After a 40-year journalism career in which he's met American presidents and members of the American Nazi party and covered natural disasters and sports legends, Bismarck Tribune editor John Irby is retiring.

Irby, who will turn 62 in October, announced this week he will retire from the newspaper on Sept. 9.

"I fairly enjoyed it, overall," Irby said about his journalism career.

Tribune Publisher Brian Kroshus praised Irby's work during his 4½ years at the Tribune, saying the longtime newspaper man insisted on "unparalleled" standards for ethical journalism and making sure the community's voice was heard.

"During his tenure, John has done an outstanding job and taken our news product to a higher level," Kroshus said.

Irby's long career in media began somewhat by accident. He wanted to be a printer after taking several high school classes in the craft. Pepperdine University offered him a scholarship to run its printing press, but the school never purchased the equipment. Irby's scholarship was renewed instead as a journalism scholarship.

The new path held his interest. After he graduated in 1971, he went to the Copley editorial training program, from which he was hired as a reporter at the Alhambra, Calif., Post Advocate.

During his time in Alhambra, Irby made his first foray into management. His city editor sent him to do a story on a nude dancing establishment run by a former police chief. When he returned, the managing editor wouldn't allow such a piece, no matter how tastefully written, to run in a family newspaper. The city editor resigned over the disagreement, and Irby was named interim city editor.

Over the years, Irby's career took him to newspapers in California, Nevada, Montana, Indiana and Wisconsin. While working in Reno, Nev., he realized a dream of playing professional baseball - he signed a one-day, $1 contract to play for Reno's Class A team for a story. Though he never received his dollar, he did lay down a sacrifice bunt, committed one error and made several outs at first base.

In Great Falls, Mont., Los Angeles-native Irby received a culture shock when he saw a pole vaulter with a can of "snuff" in his back pocket, received a death threat over coverage of a high school basketball game and saw a farmer bet $6,000 in a bar over Class C basketball.

Over the years, Irby was tear-gassed while covering a riot and interviewed American Nazi party members armed with guns and snarling dogs. He once angered Kareem Abdul-Jabbar by waking him up for a phone interview, during which the basketball legend would respond to open questions with only the words "yes," "no" and "maybe." He was scolded by LPGA legend Donna Caponi for not doing his research before asking the four-time major winner whether she had won any majors.

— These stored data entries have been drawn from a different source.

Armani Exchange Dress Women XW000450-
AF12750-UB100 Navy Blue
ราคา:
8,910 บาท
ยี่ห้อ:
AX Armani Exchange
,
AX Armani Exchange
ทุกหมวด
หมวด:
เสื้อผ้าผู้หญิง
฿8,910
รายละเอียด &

Breaking news always has given Irby a rush. While he was editor at the Ventura County Star in 1994, his staff used laptops to write stories from their cars after an earthquake knocked out electricity. The paper was printed in San Luis Obispo, then flown back in time for delivery the next day.

Irby's longest newspaper tenure was with the Bakersfield Californian, where he was the managing editor from 1984-90. He enjoyed the satisfaction he got from working with the staff of 20 to 25 reporters.

Similarly, he enjoyed his time working with students at Washington State University, where he was an associate professor for eight years prior to coming to Bismarck. Irby maintains contact with numerous students from his time there. He wrote two books, "Kill the Editor" and "Reporting That Matters: Public Affairs Coverage," and enjoyed the freedom the position gave him academically and in terms of time.

"It was a good break for me at the time," he said.

Irby came to Bismarck in 2007. Of all his stops, Bismarck offered the weather least similar to what Irby was accustomed. But he has enjoyed the friendly people of the less-populated state.

"The last winter or two got to me a little bit," he said, with a laugh.

Kroshus said Irby engaged with the community during his time as editor and maintained and strengthened the ethics of the organization. He said a search for a replacement in the same vein as Irby will begin soon.

"It's evident that John has a passion for the news industry, having served the profession extremely well," he said.

Irby plans to stay in Bismarck, supporting his wife's career while slowing down his own. He will work part-time for the Federal Emergency Management Agency, write books and do some freelancing, manage properties he and his wife, Lisa, own, spend time with the two sons he has still at home, and travel. If the right thing comes along, he could see himself coming out of retirement. But he also can see himself enjoying the new pace.

He has no regrets over his career, other than wishing he could have played professional baseball more than that one game in Reno.

"I've always been one of those people who never looked back," Irby said.